Não deve ser diferente em 2026, quando Uma Batalha Após a Outra deve figurar em categorias importantes. Talvez seja o mais convencional entre seus dez filmes, mas, ainda assim, é um ao qual não se assiste impassível, principalmente por seus paralelos com a realidade dos EUA no presente. O momento da história não é explícito (e ainda existe um salto de 16 anos), mas só não vê quem não quer: ricaços supremacistas comandando o país, cidadão comum sem perspectivas, polícia e exército truculentos e imigrantes perseguidos.

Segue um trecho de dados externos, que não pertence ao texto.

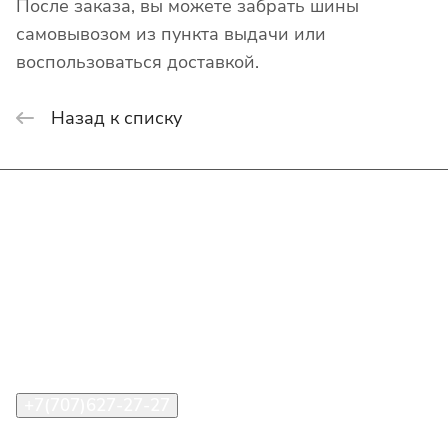
После заказа, вы можете забрать шины
самовывозом из пункта выдачи или
воспользоваться доставкой.
Назад к списку
Интернет-магазин
Покупателю
О компании
Помощь
Контакты
+7(707)627-27-27
im@shinline.kz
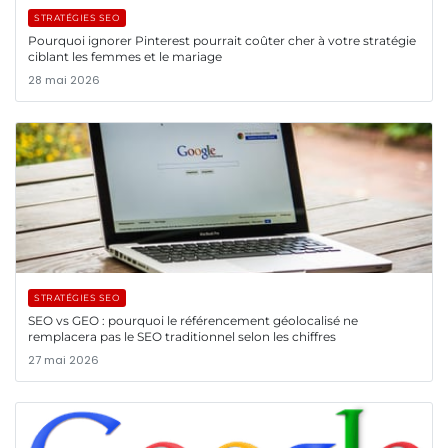
STRATÉGIES SEO
Pourquoi ignorer Pinterest pourrait coûter cher à votre stratégie
ciblant les femmes et le mariage
28 mai 2026
STRATÉGIES SEO
SEO vs GEO : pourquoi le référencement géolocalisé ne
remplacera pas le SEO traditionnel selon les chiffres
27 mai 2026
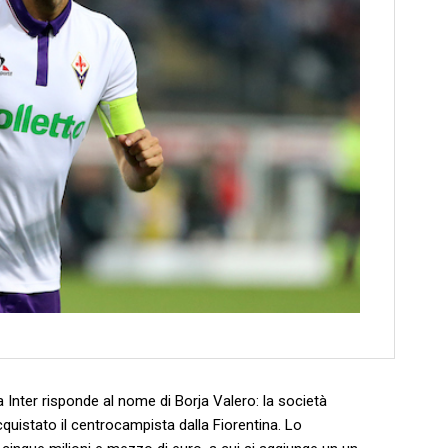
 Inter risponde al nome di Borja Valero: la società
quistato il centrocampista dalla Fiorentina. Lo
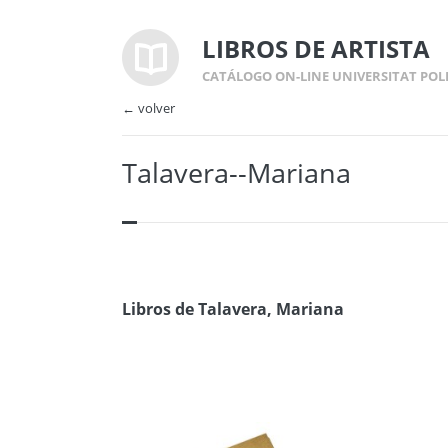
LIBROS DE ARTISTA
CATÁLOGO ON-LINE UNIVERSITAT POL
← volver
Talavera--Mariana
Libros de Talavera, Mariana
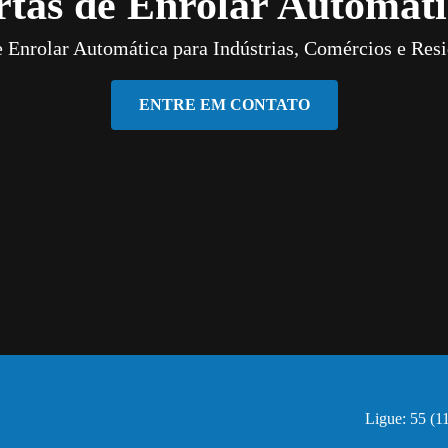
rtas de Enrolar Automáti
e Enrolar Automática para Indústrias, Comércios e Resi
ENTRE EM CONTATO
Ligue: 55 (1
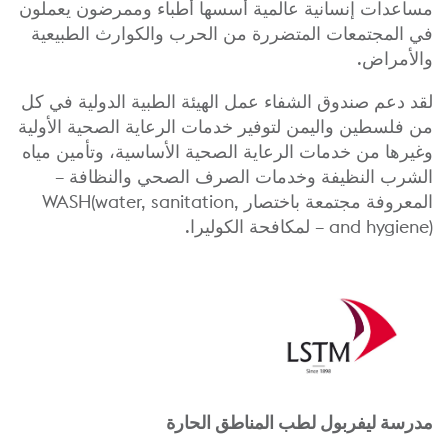
مساعدات إنسانية عالمية أسسها أطباء وممرضون يعملون
في المجتمعات المتضررة من الحرب والكوارث الطبيعية
والأمراض.
لقد دعم صندوق الشفاء عمل الهيئة الطبية الدولية في كل
من فلسطين واليمن لتوفير خدمات الرعاية الصحية الأولية
وغيرها من خدمات الرعاية الصحية الأساسية، وتأمين مياه
الشرب النظيفة وخدمات الصرف الصحي والنظافة –
المعروفة مجتمعة باختصار WASH(
water, sanitation,
) – لمكافحة الكوليرا.
and hygiene
مدرسة ليفربول لطب المناطق الحارة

Quando o fictício grupo revolucionário French 75 ataca um campo de detenção de imigrantes, Perfidia Beverly Hills (Teyana Taylor) é a líder de campo e "Ghetto" Pat (Leonardo DiCaprio) é seu namorado especialista em explosivos. O grupo liberta os detidos e Perfidia humilha sexualmente o oficial Steven Lockjaw (Sean Penn), que fica obcecado por ela e a surpreende durante um novo ataque. Quando o grupo é traído e vários de seus membros são capturados ou mortos, Perfidia foge do país e deixa com Pat a filha recém-nascida. Anos depois, a menina e Pat vivem como fugitivos, ele sob novo nome (Bob), mas Lockjaw ainda os persegue, agora com motivos mais pessoais.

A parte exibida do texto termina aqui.